The Fossil-Free Mining Conversation

If there's a single theme that distinguishes Euro Mine Expo from other mining shows, it's the seriousness with which the green transition is treated as a practical operational challenge rather than a compliance exercise. Sweden and Finland have committed to fossil-free mining timelines — not distant aspirations, but near-term targets backed by legislation, government funding programmes, and the commercial pressure of automotive OEM customers demanding traceable, low-carbon battery raw materials.

Boliden has been running one of the most advanced automation programmes in European mining, partnering with Volvo, Ericsson, Atlas Copco, Sandvik, and ABB to develop continuous, round-the-clock mine operations with minimal underground personnel. That's not future-gazing at Skellefteå — it's what the mines near the venue are actually doing. The machines on display at Euro Mine Expo exist in a market where the reference installations are a short drive away, which sharpens the technical conversations significantly.

What the Exhibition Covers

The two indoor halls and outdoor areas cover the full spectrum of underground and surface mining technology. Drilling and development equipment, load-haul-dump machines, conveyor and hoisting systems, ventilation, mineral processing plant, laboratory instrumentation, safety technology, and mine communications all have dedicated exhibitor presence. The outdoor area takes the larger equipment — full-size drill rigs, loaders, haulers — where they can be shown in operating condition rather than parked in a hall with their engines off.

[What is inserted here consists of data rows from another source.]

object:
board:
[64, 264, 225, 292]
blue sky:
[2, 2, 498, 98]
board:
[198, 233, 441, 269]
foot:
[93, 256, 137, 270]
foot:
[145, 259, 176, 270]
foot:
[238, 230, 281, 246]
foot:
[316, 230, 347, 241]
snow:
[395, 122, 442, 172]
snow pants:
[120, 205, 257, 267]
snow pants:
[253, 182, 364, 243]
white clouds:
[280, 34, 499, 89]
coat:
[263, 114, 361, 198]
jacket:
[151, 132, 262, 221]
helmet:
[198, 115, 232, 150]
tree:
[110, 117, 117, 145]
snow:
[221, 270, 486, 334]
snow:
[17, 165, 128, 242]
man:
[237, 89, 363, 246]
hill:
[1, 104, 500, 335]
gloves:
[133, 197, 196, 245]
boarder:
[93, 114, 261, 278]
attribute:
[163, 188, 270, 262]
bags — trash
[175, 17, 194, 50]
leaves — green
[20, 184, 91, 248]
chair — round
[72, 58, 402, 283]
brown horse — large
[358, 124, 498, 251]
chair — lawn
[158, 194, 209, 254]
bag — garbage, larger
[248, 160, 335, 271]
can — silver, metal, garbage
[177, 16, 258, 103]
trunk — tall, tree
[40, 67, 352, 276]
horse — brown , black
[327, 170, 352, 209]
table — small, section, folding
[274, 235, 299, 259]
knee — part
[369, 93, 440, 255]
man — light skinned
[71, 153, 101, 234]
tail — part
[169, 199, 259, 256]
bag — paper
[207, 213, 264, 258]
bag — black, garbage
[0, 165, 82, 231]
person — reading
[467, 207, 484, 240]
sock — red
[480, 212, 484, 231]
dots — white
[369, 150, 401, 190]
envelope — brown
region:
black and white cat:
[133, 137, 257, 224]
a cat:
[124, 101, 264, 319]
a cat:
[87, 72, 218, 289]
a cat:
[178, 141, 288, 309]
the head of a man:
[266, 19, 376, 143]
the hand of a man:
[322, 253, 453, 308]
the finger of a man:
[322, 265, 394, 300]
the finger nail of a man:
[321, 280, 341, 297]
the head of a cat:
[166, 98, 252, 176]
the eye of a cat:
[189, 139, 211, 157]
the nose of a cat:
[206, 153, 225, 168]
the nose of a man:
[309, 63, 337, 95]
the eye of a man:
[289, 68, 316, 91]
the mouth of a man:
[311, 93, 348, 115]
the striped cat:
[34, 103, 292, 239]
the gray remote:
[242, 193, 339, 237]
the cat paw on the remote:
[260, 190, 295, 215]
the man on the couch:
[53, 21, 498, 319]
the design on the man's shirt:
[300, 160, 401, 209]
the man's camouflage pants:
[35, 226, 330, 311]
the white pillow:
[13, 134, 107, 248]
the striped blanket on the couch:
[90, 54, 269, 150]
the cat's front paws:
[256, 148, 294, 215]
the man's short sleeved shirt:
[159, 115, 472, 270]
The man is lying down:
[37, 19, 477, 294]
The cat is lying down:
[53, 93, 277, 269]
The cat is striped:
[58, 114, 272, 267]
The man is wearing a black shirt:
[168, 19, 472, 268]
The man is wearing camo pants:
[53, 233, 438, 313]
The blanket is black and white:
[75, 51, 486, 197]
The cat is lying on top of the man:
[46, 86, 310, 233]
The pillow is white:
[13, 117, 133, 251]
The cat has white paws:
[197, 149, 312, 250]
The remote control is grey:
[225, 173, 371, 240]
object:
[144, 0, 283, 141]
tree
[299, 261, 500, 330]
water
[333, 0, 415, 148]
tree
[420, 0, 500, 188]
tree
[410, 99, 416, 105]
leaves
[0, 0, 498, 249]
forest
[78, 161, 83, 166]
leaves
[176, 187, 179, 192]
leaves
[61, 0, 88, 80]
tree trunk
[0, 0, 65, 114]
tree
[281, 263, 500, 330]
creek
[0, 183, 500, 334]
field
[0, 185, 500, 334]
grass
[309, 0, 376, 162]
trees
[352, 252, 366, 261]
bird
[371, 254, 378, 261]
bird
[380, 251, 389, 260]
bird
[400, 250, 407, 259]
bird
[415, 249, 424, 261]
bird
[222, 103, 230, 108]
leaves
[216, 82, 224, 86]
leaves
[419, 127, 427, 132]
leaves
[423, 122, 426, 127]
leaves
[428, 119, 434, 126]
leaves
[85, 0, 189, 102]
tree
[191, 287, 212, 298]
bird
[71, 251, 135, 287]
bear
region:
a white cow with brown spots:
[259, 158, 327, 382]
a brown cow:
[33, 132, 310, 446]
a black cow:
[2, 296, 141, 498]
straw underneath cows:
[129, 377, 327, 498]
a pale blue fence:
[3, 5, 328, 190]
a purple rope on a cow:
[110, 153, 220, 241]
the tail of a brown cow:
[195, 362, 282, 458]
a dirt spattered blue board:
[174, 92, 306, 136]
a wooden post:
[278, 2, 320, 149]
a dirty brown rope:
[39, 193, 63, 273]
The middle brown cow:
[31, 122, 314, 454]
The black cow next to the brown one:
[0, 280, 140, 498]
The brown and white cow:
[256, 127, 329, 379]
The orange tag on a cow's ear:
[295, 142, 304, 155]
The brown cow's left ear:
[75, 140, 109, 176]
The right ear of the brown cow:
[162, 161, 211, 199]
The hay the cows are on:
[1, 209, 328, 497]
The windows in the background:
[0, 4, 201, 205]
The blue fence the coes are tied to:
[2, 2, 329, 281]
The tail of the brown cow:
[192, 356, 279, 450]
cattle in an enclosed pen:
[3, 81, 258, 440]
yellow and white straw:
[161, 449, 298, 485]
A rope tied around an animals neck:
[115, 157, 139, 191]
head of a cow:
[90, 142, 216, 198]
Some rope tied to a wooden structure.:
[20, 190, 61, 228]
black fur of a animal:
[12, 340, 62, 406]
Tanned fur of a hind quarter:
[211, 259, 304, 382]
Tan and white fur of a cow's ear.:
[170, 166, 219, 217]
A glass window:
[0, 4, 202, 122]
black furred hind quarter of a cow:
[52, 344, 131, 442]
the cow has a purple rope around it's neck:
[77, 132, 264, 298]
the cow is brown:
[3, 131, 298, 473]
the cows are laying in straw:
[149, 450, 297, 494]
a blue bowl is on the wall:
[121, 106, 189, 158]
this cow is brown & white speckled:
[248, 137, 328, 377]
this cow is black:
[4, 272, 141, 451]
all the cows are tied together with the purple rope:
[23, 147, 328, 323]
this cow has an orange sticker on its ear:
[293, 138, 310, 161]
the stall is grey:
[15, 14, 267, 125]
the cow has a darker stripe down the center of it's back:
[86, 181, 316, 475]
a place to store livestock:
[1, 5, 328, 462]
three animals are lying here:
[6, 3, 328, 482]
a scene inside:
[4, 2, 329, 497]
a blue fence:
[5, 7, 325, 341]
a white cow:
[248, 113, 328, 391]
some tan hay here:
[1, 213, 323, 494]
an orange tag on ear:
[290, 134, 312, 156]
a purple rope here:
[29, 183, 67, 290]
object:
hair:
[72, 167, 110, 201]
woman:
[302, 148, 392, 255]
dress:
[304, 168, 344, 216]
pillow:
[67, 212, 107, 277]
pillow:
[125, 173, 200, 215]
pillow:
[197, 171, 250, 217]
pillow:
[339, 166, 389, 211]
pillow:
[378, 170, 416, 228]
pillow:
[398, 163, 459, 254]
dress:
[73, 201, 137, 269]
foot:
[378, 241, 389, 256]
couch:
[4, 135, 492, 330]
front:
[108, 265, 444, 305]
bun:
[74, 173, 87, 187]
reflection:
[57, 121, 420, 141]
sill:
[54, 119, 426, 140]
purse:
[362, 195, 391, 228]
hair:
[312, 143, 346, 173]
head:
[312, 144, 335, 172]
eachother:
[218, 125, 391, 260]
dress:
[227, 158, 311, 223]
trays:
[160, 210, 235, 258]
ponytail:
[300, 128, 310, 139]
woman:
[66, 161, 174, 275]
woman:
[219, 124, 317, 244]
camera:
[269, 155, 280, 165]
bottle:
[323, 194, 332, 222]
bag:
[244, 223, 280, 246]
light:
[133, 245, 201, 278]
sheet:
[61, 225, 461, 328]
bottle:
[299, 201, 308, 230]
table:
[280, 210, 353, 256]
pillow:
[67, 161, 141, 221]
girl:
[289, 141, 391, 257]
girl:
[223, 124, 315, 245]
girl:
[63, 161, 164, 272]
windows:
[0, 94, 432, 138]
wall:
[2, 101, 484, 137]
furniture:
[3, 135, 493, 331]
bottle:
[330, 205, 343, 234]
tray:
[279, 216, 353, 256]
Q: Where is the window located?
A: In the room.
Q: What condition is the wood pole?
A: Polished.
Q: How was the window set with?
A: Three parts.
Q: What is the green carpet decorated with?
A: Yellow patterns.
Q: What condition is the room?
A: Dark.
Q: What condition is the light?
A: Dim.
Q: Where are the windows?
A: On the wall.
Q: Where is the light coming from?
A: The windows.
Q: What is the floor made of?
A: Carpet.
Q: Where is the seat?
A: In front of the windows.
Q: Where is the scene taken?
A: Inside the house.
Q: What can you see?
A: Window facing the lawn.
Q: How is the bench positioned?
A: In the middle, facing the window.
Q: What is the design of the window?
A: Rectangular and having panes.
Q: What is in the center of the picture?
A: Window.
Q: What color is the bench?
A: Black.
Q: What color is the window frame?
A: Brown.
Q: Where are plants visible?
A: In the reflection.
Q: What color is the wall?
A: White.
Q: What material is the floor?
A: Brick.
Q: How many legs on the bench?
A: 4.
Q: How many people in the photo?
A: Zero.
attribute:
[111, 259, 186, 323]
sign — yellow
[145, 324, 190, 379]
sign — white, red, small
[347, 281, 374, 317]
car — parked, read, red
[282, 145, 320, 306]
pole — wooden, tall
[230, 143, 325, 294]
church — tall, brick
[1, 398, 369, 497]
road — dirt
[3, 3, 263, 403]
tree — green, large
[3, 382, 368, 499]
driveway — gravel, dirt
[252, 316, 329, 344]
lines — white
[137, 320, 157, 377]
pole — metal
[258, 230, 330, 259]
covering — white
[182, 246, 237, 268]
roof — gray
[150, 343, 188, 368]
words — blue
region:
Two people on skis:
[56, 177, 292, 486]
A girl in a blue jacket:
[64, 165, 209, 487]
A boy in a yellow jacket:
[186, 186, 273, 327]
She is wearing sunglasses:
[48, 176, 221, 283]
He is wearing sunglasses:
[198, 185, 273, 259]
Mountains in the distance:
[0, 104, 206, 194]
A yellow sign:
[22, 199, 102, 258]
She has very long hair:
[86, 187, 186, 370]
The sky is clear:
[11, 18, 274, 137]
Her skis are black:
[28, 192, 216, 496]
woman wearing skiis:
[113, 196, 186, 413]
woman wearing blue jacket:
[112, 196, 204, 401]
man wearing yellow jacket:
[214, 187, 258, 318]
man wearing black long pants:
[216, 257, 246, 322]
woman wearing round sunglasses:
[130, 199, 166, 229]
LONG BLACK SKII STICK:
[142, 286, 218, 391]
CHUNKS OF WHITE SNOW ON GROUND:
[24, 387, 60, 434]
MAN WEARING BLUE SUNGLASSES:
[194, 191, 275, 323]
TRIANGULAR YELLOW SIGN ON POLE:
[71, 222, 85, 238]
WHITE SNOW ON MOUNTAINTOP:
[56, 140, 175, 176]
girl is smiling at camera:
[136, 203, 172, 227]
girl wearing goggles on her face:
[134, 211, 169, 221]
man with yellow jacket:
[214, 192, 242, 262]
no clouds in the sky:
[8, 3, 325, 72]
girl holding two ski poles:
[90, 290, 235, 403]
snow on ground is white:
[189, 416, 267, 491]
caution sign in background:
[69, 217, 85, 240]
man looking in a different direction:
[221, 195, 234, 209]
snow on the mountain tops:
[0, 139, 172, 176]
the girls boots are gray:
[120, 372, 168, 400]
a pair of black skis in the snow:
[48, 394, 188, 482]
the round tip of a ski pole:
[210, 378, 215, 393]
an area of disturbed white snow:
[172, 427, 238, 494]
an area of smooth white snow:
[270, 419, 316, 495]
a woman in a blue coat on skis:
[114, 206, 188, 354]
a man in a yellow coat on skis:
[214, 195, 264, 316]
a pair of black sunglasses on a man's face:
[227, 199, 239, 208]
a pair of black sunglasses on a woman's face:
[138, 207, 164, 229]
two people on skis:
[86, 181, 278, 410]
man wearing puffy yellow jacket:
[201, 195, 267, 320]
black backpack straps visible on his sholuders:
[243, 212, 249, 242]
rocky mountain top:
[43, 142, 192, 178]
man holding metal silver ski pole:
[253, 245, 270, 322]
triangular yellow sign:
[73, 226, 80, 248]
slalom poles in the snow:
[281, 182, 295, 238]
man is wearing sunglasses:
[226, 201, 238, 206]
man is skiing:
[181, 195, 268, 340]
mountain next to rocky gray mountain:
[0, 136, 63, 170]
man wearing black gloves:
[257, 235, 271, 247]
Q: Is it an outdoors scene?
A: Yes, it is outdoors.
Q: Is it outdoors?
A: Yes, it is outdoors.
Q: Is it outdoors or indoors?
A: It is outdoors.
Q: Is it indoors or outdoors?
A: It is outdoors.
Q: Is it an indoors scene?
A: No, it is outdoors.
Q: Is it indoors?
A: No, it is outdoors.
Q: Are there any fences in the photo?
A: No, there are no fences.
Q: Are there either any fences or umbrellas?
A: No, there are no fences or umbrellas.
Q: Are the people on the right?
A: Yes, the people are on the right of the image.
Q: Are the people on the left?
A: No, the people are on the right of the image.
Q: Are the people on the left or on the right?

The field trip element is a feature that the event's loyal attendees cite consistently. Guided visits to active Boliden mines in the region give delegates the chance to see exactly what the equipment on the exhibition floor looks like when it's underground and working. Field trip slots fill quickly and early registration is strongly advised. The Kristineberg mine, operating at depths of over 1,200 metres with extensive automated haulage, is the kind of reference site that makes abstract conversations about autonomous mining systems very concrete.

Quick Reference

 

Category

Details

Event Name

Euro Mine Expo 2026

Dates

May 26–28, 2026

Venue

Skellefteå Kraft Arena, Mossgatan 27, Skellefteå, Sweden

Organiser

Nolia AB; biennial, held in even years

 

Who Attends and Why It Matters

Euro Mine Expo draws a technical audience. The visitor profile leans heavily toward engineers, mine managers, equipment specialists, and R&D personnel rather than finance and investment professionals. That means the conversations on the floor are product-specific and operationally grounded. A supplier bringing a new rock drill or ventilation monitoring system will encounter people who can evaluate it against what they currently run — not people who need a general introduction to underground mining.

The show is genuinely international despite its remote location. Equipment suppliers from Germany, Finland, the UK, Czech Republic, Canada, and Australia attend regularly alongside the dominant Scandinavian contingent. The common thread is an interest in high-precision underground technology and the green transition — which is increasingly a global conversation, not a Nordic one.

Relevance for Hydraulic Breaking Equipment

Underground development headings — the tunnel drives that open up new ore blocks in hard rock mines — generate consistent demand for hydraulic rock breaking alongside mechanised drill-and-blast and roadheader operations. Face clean-up, secondary reduction of oversized blasted material, and concrete demolition in infrastructure rehabilitation all use hydraulic breakers as standard tools in the type of precision underground operations that Euro Mine Expo's visitor base manages. Boliden's mines, and the European hard-rock operations they represent, are among the most demanding breaker applications anywhere in the world. Getting in front of that audience in Skellefteå in late May carries a different quality of commercial conversation than most other shows on the calendar.